[Difference listings]
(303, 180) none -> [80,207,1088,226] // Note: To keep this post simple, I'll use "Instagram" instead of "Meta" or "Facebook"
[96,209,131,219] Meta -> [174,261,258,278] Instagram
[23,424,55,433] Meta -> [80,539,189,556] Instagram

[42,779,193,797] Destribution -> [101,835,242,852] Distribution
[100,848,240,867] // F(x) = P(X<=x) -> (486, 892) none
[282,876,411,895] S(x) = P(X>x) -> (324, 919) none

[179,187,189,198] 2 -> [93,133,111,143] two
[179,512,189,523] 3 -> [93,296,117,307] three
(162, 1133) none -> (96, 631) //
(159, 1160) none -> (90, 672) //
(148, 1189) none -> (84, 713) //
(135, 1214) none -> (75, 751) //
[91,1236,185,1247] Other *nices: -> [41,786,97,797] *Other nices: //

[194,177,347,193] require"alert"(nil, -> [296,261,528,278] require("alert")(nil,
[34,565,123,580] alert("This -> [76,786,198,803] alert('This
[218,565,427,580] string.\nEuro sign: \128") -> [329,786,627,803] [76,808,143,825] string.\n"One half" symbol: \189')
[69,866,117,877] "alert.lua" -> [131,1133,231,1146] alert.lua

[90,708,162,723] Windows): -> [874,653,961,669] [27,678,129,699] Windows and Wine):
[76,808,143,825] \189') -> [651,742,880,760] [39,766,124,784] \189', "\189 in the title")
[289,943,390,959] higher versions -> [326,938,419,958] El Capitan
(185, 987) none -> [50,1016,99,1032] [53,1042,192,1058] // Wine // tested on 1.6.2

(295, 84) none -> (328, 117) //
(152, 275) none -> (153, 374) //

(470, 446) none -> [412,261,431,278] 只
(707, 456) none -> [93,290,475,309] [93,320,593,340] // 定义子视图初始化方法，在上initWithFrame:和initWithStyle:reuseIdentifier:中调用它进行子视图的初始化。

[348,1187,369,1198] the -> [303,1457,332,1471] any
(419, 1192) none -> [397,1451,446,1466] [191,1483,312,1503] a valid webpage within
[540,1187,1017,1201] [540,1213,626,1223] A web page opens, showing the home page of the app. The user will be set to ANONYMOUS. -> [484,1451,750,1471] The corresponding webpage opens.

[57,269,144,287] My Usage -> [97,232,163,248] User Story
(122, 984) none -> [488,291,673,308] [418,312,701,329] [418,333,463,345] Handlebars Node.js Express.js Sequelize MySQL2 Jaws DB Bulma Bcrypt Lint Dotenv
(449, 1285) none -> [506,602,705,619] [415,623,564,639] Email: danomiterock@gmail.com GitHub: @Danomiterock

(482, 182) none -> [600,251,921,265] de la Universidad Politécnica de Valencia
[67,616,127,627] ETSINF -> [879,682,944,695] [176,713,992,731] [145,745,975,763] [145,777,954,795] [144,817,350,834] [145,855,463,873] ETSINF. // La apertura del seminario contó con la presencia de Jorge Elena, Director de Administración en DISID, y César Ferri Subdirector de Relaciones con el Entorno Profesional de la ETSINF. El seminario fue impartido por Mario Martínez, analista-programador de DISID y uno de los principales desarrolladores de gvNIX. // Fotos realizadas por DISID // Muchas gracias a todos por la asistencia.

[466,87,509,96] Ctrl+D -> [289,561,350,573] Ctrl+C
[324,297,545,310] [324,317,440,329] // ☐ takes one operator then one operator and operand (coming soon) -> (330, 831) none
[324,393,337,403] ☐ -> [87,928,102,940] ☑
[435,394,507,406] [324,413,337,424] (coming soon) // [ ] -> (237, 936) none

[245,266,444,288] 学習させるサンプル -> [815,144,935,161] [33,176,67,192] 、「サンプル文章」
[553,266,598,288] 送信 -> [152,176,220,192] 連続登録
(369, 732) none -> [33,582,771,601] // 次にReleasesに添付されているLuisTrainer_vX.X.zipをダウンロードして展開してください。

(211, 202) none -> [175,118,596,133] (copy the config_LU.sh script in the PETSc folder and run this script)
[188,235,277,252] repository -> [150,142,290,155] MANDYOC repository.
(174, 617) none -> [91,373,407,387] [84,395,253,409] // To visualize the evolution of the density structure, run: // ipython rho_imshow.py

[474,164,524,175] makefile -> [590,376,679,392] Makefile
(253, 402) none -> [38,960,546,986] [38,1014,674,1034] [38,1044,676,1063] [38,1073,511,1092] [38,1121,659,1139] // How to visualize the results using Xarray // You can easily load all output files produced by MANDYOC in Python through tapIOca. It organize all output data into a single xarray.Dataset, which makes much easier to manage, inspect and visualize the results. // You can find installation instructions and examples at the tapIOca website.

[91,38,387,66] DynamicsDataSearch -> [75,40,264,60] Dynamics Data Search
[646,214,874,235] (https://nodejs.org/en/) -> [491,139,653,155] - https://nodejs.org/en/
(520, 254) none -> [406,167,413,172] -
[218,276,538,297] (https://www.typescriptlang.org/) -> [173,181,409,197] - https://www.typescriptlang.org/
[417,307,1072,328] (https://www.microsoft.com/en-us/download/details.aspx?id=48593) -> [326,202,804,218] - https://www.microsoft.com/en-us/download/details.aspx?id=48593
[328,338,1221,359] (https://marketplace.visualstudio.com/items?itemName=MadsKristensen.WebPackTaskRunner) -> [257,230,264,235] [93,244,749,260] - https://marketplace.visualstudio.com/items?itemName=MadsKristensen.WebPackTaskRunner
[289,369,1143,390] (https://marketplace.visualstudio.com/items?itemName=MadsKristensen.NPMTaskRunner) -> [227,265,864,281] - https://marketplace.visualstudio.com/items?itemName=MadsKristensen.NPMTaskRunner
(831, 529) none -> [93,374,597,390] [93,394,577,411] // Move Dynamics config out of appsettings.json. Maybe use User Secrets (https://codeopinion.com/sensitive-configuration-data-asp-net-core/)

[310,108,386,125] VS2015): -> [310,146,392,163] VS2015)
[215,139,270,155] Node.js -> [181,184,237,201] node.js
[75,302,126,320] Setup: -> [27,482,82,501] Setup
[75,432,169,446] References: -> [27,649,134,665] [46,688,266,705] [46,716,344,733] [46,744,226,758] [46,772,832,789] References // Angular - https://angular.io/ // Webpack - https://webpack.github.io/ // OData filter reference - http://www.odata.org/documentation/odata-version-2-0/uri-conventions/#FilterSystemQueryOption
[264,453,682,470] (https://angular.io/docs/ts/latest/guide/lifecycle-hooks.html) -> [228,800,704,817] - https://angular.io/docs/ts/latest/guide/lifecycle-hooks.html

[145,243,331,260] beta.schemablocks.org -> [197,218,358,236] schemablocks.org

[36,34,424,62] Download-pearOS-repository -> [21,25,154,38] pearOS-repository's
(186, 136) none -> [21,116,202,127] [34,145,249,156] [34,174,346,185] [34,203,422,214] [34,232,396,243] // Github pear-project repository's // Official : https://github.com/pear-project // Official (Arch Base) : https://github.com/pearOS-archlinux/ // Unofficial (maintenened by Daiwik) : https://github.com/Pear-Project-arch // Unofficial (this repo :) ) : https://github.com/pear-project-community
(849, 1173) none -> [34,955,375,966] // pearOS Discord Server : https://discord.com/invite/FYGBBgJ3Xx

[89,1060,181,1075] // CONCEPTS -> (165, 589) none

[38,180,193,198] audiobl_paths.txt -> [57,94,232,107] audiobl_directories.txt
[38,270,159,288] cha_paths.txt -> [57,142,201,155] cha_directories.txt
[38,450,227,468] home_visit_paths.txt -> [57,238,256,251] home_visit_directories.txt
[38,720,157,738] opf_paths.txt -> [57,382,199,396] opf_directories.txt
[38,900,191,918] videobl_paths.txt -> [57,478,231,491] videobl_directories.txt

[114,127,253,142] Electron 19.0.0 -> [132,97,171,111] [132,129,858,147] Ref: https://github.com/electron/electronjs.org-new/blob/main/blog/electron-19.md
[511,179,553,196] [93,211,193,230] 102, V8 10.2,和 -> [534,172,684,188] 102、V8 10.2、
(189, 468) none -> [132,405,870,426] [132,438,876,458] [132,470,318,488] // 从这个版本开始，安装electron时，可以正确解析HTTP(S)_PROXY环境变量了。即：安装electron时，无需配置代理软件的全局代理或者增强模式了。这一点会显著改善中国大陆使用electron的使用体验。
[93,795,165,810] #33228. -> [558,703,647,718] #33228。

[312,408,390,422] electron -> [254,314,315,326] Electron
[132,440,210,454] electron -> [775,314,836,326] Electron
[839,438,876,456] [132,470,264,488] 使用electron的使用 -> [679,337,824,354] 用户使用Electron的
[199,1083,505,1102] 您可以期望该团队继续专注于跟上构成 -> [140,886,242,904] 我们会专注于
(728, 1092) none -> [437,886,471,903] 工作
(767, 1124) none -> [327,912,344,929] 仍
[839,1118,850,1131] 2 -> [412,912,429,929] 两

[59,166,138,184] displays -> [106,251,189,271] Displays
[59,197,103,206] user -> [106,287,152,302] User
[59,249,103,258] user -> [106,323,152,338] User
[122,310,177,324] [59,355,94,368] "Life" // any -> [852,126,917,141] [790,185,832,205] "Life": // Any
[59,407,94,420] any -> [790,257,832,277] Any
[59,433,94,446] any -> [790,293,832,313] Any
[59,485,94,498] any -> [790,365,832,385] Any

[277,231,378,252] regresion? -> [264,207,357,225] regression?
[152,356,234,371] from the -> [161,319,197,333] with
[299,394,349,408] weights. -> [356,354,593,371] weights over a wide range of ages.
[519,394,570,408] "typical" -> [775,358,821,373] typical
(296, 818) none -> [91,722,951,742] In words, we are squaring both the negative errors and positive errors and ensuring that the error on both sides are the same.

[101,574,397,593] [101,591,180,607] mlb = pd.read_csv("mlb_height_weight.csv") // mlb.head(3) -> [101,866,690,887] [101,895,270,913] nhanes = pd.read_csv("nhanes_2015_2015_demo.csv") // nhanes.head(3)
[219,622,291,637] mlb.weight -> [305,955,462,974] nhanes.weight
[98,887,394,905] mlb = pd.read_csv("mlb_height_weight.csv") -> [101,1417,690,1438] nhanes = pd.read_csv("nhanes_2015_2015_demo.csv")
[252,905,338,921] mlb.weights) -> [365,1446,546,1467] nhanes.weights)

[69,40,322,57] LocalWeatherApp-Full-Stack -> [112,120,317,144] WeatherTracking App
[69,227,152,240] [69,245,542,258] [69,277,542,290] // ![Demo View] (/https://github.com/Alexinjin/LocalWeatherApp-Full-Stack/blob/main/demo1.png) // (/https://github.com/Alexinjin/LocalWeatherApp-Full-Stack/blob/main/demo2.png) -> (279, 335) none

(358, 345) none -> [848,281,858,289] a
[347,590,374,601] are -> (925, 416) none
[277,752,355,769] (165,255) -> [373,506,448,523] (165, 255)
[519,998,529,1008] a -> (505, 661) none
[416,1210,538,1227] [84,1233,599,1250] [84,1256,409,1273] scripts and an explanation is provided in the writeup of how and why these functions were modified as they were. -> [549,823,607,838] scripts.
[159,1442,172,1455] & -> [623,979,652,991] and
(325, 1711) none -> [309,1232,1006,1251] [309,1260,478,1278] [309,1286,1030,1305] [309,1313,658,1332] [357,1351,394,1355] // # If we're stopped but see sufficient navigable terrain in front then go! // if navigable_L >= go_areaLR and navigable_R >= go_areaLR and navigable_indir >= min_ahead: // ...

# ABOUT THIS EXERCISE
What is needed is an exact copy of the lines above, from the one containing "[59,433,94,446] any -> [790,293,832,313] Any" through the one containing "-> [775,358,821,373] typical", with nothing added.

# SOLUTION TO THE EXERCISE
[59,433,94,446] any -> [790,293,832,313] Any
[59,485,94,498] any -> [790,365,832,385] Any

[277,231,378,252] regresion? -> [264,207,357,225] regression?
[152,356,234,371] from the -> [161,319,197,333] with
[299,394,349,408] weights. -> [356,354,593,371] weights over a wide range of ages.
[519,394,570,408] "typical" -> [775,358,821,373] typical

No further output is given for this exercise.